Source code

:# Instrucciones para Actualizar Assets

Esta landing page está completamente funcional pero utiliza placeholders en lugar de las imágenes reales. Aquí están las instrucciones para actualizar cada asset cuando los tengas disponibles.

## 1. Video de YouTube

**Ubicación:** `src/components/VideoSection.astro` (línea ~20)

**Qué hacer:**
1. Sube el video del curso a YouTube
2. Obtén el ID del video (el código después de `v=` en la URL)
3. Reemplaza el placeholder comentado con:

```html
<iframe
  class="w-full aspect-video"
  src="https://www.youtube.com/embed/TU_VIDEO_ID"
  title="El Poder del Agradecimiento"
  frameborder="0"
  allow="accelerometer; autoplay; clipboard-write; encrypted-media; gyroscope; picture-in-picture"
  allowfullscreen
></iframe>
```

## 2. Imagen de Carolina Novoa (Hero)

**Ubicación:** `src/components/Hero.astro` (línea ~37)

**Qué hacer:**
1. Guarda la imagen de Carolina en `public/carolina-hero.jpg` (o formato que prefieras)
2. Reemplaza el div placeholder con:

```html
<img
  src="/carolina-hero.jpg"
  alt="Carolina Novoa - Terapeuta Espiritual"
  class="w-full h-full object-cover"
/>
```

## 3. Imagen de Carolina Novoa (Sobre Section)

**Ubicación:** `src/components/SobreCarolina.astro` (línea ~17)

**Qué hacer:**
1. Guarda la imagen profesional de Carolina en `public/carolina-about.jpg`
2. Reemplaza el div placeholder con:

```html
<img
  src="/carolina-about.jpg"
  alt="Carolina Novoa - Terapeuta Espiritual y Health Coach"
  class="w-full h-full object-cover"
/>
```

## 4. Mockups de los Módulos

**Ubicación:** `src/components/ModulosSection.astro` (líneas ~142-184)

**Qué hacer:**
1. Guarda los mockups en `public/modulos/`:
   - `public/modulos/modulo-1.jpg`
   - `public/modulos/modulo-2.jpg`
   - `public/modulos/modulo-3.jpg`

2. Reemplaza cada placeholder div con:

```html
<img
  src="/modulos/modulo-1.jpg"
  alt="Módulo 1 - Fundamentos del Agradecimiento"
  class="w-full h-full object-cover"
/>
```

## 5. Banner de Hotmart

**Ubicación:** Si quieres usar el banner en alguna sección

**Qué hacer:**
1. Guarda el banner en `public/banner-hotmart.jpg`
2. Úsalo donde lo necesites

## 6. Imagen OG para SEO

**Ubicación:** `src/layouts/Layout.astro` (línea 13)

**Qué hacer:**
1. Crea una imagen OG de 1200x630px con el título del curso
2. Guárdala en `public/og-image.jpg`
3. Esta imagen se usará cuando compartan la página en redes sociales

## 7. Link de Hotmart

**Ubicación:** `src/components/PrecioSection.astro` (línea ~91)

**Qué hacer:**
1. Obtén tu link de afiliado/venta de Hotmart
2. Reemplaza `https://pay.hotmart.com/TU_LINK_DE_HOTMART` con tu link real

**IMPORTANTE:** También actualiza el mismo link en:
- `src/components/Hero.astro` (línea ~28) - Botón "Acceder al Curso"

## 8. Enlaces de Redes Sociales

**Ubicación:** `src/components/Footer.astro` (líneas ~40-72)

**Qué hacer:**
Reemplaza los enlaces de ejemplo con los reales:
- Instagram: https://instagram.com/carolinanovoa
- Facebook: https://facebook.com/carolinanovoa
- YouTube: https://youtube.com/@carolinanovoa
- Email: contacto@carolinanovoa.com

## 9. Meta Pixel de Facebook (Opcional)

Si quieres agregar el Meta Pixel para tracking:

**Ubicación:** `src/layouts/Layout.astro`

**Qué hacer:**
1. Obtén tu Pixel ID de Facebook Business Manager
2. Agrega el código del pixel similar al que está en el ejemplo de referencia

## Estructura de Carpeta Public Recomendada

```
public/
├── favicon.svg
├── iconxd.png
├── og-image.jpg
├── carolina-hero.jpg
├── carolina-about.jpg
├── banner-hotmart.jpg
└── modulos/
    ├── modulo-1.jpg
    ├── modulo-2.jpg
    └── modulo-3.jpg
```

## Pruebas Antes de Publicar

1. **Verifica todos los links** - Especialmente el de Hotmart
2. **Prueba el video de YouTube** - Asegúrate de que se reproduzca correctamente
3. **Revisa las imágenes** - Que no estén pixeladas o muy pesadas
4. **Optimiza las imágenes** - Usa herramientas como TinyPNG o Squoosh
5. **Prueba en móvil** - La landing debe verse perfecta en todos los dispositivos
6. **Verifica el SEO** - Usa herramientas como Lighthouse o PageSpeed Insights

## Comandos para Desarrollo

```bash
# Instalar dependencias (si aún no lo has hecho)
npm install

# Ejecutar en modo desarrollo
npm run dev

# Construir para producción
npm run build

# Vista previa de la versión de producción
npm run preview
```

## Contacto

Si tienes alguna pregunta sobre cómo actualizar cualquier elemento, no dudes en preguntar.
═══
__Exercise goal__
Reproduce the listing in full, exactly, so that no line is missing.

__Response to the task__
Source code

:# Instrucciones para Actualizar Assets

Esta landing page está completamente funcional pero utiliza placeholders en lugar de las imágenes reales. Aquí están las instrucciones para actualizar cada asset cuando los tengas disponibles.

## 1. Video de YouTube

**Ubicación:** `src/components/VideoSection.astro` (línea ~20)

**Qué hacer:**
1. Sube el video del curso a YouTube
2. Obtén el ID del video (el código después de `v=` en la URL)
3. Reemplaza el placeholder comentado con:

```html
<iframe
  class="w-full aspect-video"
  src="https://www.youtube.com/embed/TU_VIDEO_ID"
  title="El Poder del Agradecimiento"
  frameborder="0"
  allow="accelerometer; autoplay; clipboard-write; encrypted-media; gyroscope; picture-in-picture"
  allowfullscreen
></iframe>
```

## 2. Imagen de Carolina Novoa (Hero)

**Ubicación:** `src/components/Hero.astro` (línea ~37)

**Qué hacer:**
1. Guarda la imagen de Carolina en `public/carolina-hero.jpg` (o formato que prefieras)
2. Reemplaza el div placeholder con:

```html
<img
  src="/carolina-hero.jpg"
  alt="Carolina Novoa - Terapeuta Espiritual"
  class="w-full h-full object-cover"
/>
```

## 3. Imagen de Carolina Novoa (Sobre Section)

**Ubicación:** `src/components/SobreCarolina.astro` (línea ~17)

**Qué hacer:**
1. Guarda la imagen profesional de Carolina en `public/carolina-about.jpg`
2. Reemplaza el div placeholder con:

```html
<img
  src="/carolina-about.jpg"
  alt="Carolina Novoa - Terapeuta Espiritual y Health Coach"
  class="w-full h-full object-cover"
/>
```

## 4. Mockups de los Módulos

**Ubicación:** `src/components/ModulosSection.astro` (líneas ~142-184)

**Qué hacer:**
1. Guarda los mockups en `public/modulos/`:
   - `public/modulos/modulo-1.jpg`
   - `public/modulos/modulo-2.jpg`
   - `public/modulos/modulo-3.jpg`

2. Reemplaza cada placeholder div con:

```html
<img
  src="/modulos/modulo-1.jpg"
  alt="Módulo 1 - Fundamentos del Agradecimiento"
  class="w-full h-full object-cover"
/>
```

## 5. Banner de Hotmart

**Ubicación:** Si quieres usar el banner en alguna sección

**Qué hacer:**
1. Guarda el banner en `public/banner-hotmart.jpg`
2. Úsalo donde lo necesites

## 6. Imagen OG para SEO

**Ubicación:** `src/layouts/Layout.astro` (línea 13)

**Qué hacer:**
1. Crea una imagen OG de 1200x630px con el título del curso
2. Guárdala en `public/og-image.jpg`
3. Esta imagen se usará cuando compartan la página en redes sociales

## 7. Link de Hotmart

**Ubicación:** `src/components/PrecioSection.astro` (línea ~91)

**Qué hacer:**
1. Obtén tu link de afiliado/venta de Hotmart
2. Reemplaza `https://pay.hotmart.com/TU_LINK_DE_HOTMART` con tu link real

**IMPORTANTE:** También actualiza el mismo link en:
- `src/components/Hero.astro` (línea ~28) - Botón "Acceder al Curso"

## 8. Enlaces de Redes Sociales

**Ubicación:** `src/components/Footer.astro` (líneas ~40-72)

**Qué hacer:**
Reemplaza los enlaces de ejemplo con los reales:
- Instagram: https://instagram.com/carolinanovoa
- Facebook: https://facebook.com/carolinanovoa
- YouTube: https://youtube.com/@carolinanovoa
- Email: contacto@carolinanovoa.com

## 9. Meta Pixel de Facebook (Opcional)

Si quieres agregar el Meta Pixel para tracking:

**Ubicación:** `src/layouts/Layout.astro`

**Qué hacer:**
1. Obtén tu Pixel ID de Facebook Business Manager
2. Agrega el código del pixel similar al que está en el ejemplo de referencia

## Estructura de Carpeta Public Recomendada

```
public/
├── favicon.svg
├── iconxd.png
├── og-image.jpg
├── carolina-hero.jpg
├── carolina-about.jpg
├── banner-hotmart.jpg
└── modulos/
    ├── modulo-1.jpg
    ├── modulo-2.jpg
    └── modulo-3.jpg
```

## Pruebas Antes de Publicar

1. **Verifica todos los links** - Especialmente el de Hotmart
2. **Prueba el video de YouTube** - Asegúrate de que se reproduzca correctamente
3. **Revisa las imágenes** - Que no estén pixeladas o muy pesadas
4. **Optimiza las imágenes** - Usa herramientas como TinyPNG o Squoosh
5. **Prueba en móvil** - La landing debe verse perfecta en todos los dispositivos
6. **Verifica el SEO** - Usa herramientas como Lighthouse o PageSpeed Insights

## Comandos para Desarrollo

```bash
# Instalar dependencias (si aún no lo has hecho)
npm install

# Ejecutar en modo desarrollo
npm run dev

# Construir para producción
npm run build

# Vista previa de la versión de producción
npm run preview
```

## Contacto

Si tienes alguna pregunta sobre cómo actualizar cualquier elemento, no dudes en preguntar.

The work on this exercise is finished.